(Available records Opens)

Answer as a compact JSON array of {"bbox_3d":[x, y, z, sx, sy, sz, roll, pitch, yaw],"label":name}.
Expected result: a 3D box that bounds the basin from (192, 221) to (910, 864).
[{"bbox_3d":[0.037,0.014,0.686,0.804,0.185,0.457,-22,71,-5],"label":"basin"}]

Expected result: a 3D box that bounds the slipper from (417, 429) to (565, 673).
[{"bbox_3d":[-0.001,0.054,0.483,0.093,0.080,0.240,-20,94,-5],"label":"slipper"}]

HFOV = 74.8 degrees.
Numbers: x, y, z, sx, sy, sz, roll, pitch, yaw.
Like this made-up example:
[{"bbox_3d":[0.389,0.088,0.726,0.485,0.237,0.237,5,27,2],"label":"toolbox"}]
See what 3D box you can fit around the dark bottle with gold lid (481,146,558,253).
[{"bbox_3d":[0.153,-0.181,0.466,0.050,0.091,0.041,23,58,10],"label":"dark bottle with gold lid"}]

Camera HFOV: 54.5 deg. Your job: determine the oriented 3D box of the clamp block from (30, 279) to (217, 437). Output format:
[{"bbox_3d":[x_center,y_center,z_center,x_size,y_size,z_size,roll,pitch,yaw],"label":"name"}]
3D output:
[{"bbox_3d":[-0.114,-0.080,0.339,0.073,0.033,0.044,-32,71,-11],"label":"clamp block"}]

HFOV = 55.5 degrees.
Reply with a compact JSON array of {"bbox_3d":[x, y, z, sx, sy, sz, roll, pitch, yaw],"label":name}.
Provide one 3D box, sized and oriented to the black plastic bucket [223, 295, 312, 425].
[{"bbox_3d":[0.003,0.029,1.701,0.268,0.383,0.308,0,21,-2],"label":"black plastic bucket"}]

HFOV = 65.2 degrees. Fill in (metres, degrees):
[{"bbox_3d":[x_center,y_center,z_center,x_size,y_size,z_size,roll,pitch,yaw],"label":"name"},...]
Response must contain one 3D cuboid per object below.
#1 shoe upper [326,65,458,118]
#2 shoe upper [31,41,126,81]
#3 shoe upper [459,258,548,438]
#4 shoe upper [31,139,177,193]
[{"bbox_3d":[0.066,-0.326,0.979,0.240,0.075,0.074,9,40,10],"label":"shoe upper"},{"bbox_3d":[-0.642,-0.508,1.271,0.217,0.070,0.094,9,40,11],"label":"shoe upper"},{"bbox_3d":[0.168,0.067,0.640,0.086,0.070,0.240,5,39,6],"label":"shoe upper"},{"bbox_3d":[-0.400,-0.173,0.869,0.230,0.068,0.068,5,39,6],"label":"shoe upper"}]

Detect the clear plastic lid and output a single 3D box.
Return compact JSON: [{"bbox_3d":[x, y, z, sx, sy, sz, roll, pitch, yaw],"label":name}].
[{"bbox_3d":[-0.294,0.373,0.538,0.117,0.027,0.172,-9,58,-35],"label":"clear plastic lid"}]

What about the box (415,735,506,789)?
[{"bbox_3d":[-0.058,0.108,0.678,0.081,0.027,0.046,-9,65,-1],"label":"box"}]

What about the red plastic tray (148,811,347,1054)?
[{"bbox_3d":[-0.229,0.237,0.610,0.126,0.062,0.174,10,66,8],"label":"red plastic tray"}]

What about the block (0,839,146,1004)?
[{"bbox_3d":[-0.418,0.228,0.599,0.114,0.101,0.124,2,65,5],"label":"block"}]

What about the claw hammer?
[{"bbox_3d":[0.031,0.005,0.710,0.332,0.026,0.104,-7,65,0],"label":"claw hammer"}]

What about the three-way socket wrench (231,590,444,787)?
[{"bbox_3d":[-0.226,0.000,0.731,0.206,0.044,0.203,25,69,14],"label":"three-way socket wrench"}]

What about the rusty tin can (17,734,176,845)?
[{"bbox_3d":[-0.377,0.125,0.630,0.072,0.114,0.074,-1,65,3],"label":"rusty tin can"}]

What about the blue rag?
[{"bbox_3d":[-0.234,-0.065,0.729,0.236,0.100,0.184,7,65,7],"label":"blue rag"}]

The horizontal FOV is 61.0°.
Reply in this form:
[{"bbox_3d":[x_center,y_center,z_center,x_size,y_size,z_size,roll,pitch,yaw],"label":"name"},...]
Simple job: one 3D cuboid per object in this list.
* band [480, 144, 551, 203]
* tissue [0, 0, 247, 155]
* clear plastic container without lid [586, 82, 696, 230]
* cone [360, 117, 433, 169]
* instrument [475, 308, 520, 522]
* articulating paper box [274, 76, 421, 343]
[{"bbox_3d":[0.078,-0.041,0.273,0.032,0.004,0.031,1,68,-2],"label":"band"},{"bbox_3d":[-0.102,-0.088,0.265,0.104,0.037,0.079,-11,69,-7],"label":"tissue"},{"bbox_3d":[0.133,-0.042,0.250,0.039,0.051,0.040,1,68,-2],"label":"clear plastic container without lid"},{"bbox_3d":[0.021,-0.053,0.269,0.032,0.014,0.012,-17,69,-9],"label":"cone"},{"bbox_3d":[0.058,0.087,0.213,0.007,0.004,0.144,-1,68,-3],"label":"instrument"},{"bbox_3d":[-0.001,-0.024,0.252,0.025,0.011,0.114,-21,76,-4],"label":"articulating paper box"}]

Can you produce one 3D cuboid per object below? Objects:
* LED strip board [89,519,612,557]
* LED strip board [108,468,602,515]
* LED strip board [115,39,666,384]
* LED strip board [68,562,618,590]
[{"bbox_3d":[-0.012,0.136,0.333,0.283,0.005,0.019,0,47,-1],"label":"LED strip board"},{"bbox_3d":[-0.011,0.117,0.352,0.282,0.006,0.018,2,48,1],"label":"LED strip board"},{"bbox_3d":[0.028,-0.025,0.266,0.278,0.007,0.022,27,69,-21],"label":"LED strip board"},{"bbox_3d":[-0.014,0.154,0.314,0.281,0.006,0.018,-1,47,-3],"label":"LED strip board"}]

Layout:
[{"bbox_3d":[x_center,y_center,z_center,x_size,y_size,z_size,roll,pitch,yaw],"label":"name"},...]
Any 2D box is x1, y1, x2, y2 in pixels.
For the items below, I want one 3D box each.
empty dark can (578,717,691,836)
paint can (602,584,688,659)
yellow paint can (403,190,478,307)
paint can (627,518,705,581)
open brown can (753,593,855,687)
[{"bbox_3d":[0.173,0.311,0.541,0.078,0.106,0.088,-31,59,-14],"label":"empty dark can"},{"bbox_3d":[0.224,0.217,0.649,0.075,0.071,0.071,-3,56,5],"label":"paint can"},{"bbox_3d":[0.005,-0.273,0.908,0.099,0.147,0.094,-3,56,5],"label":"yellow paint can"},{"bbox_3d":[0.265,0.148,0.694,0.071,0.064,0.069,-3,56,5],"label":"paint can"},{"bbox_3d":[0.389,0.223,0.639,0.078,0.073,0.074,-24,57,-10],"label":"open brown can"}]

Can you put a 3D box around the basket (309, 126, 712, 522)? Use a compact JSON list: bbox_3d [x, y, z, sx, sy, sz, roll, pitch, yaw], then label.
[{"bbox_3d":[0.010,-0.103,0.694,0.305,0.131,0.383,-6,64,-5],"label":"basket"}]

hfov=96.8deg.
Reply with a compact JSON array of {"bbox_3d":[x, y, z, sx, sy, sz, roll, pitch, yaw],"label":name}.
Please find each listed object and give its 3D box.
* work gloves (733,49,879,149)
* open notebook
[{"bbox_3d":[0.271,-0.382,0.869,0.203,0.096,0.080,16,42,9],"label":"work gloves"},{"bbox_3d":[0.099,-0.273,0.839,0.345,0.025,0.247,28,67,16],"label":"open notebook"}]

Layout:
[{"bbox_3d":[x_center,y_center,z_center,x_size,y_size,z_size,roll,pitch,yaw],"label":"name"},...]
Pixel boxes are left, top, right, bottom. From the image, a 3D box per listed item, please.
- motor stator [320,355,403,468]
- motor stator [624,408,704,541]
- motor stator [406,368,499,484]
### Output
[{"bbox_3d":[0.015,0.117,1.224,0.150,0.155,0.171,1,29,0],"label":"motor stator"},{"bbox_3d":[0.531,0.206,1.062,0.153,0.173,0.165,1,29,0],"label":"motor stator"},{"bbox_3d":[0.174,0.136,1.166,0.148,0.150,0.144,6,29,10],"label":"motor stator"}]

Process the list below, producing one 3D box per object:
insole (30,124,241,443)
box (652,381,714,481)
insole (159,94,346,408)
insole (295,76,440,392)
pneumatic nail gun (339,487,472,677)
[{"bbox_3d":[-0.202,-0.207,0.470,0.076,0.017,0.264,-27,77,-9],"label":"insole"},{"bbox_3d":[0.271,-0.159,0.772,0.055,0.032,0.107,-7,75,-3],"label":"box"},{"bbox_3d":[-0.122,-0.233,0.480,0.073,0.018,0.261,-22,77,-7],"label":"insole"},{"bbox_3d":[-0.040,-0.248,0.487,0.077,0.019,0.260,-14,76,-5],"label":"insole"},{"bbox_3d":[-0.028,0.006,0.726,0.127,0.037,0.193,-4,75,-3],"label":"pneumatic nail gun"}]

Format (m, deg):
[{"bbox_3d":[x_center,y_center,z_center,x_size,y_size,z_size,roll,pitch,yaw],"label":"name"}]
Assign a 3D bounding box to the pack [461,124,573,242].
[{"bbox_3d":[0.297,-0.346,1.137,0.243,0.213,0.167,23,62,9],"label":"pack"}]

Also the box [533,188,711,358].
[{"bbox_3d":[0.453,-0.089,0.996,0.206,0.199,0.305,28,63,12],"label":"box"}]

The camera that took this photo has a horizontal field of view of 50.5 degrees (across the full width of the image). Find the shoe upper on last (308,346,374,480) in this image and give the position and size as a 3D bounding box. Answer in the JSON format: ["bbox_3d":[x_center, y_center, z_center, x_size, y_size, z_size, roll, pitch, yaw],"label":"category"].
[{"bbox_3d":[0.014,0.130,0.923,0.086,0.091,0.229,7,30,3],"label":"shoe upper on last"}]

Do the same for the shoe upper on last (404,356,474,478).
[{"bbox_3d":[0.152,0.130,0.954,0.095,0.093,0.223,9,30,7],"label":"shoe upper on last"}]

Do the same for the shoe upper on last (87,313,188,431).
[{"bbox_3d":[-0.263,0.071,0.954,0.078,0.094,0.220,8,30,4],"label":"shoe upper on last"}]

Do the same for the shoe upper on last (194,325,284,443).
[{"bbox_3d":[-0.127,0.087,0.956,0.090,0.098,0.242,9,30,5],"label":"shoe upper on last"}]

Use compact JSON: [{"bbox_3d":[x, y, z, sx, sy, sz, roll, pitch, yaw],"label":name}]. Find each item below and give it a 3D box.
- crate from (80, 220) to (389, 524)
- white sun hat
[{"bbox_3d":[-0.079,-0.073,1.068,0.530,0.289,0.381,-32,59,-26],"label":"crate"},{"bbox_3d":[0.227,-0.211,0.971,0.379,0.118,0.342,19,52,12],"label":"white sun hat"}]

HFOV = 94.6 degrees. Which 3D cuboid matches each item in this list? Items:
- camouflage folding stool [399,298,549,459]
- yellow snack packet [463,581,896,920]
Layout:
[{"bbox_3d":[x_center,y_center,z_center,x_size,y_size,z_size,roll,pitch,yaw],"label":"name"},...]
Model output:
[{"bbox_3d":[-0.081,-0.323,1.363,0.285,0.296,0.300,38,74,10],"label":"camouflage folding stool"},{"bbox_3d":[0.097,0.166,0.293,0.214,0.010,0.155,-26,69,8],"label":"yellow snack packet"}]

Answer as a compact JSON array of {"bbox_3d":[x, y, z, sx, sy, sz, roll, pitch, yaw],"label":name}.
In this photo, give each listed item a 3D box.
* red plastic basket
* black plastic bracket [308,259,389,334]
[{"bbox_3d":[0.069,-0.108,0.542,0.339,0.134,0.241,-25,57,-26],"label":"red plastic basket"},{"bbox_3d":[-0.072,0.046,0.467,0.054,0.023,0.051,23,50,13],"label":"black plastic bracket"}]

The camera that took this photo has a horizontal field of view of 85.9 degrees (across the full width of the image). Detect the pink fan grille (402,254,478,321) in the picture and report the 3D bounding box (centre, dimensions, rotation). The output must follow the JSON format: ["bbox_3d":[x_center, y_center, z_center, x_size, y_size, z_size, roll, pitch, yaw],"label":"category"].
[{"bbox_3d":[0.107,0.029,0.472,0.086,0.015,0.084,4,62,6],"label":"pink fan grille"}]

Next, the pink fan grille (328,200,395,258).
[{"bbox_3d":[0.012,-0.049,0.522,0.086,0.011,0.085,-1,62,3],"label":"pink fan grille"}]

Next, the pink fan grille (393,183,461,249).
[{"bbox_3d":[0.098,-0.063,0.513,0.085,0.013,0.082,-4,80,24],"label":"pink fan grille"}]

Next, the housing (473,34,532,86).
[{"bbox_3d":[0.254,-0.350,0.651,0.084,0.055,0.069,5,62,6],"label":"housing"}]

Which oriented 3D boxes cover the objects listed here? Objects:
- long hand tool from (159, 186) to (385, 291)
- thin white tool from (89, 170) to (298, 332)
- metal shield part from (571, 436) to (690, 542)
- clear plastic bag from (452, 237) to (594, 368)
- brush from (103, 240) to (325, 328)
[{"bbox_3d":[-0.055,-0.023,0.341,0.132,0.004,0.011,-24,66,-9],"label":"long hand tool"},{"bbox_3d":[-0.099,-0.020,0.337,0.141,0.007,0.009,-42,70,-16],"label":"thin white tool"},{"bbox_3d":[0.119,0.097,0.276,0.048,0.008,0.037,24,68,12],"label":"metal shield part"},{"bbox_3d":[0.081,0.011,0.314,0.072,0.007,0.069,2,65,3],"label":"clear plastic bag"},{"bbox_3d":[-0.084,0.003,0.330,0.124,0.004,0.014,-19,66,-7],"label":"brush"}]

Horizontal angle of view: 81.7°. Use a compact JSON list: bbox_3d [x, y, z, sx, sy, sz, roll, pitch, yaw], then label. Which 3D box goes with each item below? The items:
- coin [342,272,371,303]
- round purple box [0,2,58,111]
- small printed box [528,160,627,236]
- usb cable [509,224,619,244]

(Available records Closes)

- [Task prompt]: Extract the lines of the preceding material that run from the line with "- clear plastic" through the line with "- coin [342,272,371,303]", inclusive, reproducing them exactly and adding nothing.

- [The answer]:
- clear plastic bag from (452, 237) to (594, 368)
- brush from (103, 240) to (325, 328)
[{"bbox_3d":[-0.055,-0.023,0.341,0.132,0.004,0.011,-24,66,-9],"label":"long hand tool"},{"bbox_3d":[-0.099,-0.020,0.337,0.141,0.007,0.009,-42,70,-16],"label":"thin white tool"},{"bbox_3d":[0.119,0.097,0.276,0.048,0.008,0.037,24,68,12],"label":"metal shield part"},{"bbox_3d":[0.081,0.011,0.314,0.072,0.007,0.069,2,65,3],"label":"clear plastic bag"},{"bbox_3d":[-0.084,0.003,0.330,0.124,0.004,0.014,-19,66,-7],"label":"brush"}]

Horizontal angle of view: 81.7°. Use a compact JSON list: bbox_3d [x, y, z, sx, sy, sz, roll, pitch, yaw], then label. Which 3D box goes with each item below? The items:
- coin [342,272,371,303]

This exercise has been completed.